Lestrade gave her an odd look, but nodded and started to bark orders to his men. One of them seemed concerned about leaving Gwen with a potential murderess; the other pointed out that the girl was cuffed – and besides, Gwen had powerful magic to defend herself. Gwen watched them go, then knelt down beside the girl and studied her face. Up close, it was clear that the policemen had been beating her to try to force a confession. And, because of the colour of her skin, no one would complain.

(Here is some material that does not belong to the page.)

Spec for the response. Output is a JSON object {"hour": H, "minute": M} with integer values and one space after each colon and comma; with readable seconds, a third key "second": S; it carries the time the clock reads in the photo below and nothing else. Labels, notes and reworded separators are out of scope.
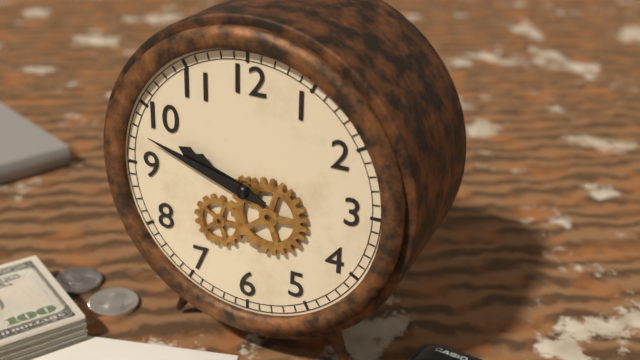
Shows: {"hour": 9, "minute": 48}
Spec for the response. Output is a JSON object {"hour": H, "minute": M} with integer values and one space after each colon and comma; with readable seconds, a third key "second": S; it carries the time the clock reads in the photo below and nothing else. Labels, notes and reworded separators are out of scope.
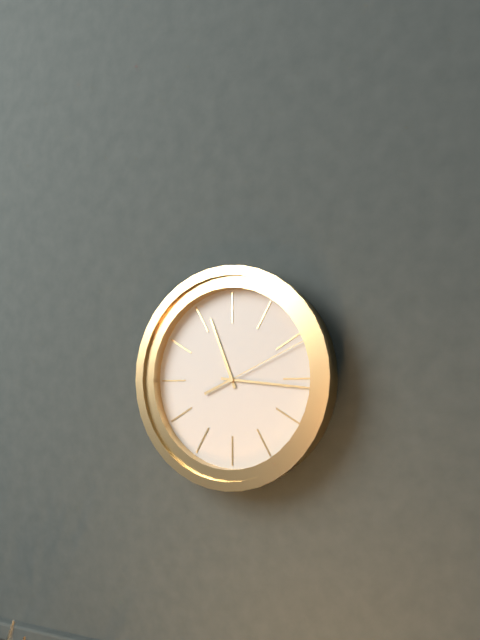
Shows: {"hour": 11, "minute": 16, "second": 11}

Lord Nelson had beaten the Barbary Pirates, who’d raided British shipping and sold British citizens into slavery, by personally leading the invasion of Tripoli. Afterwards, he’d joined the antislavery campaign, pointing out that slavery was the lifeblood of Britain’s North African enemies – and anything that hampered slavery worked in Britain’s favour. The slaveholders in the British Empire did not agree... and even a man as famous as Lord Nelson could only get so far. If the Royal Navy hadn’t been so stubborn about the right of a Captain to do whatever he pleased on his ship, the Captain who’d liberated the maid might have been in serious trouble.

“Hello,” Gwen said, as lightly as she could. “My name is Gwen. What’s your name?”

“Polly,” the maid said. Her voice was surprisingly upper-class, which surprised Gwen until she realised that the only person Polly would have talked to for years was Lady Mortimer. “I didn’t kill him!”

“I didn’t say you did,” Gwen said. She
hated
watching women cry, even though Polly had more reason than most. “Take a deep breath and calm down.”

A powerful Sensitive wouldn’t have needed to compel anything. He would have known if someone was trying to lie to him. But Gwen didn’t have anything like the skill Sir Travis must have shown. Carefully, hating herself, she laced her voice with Charm.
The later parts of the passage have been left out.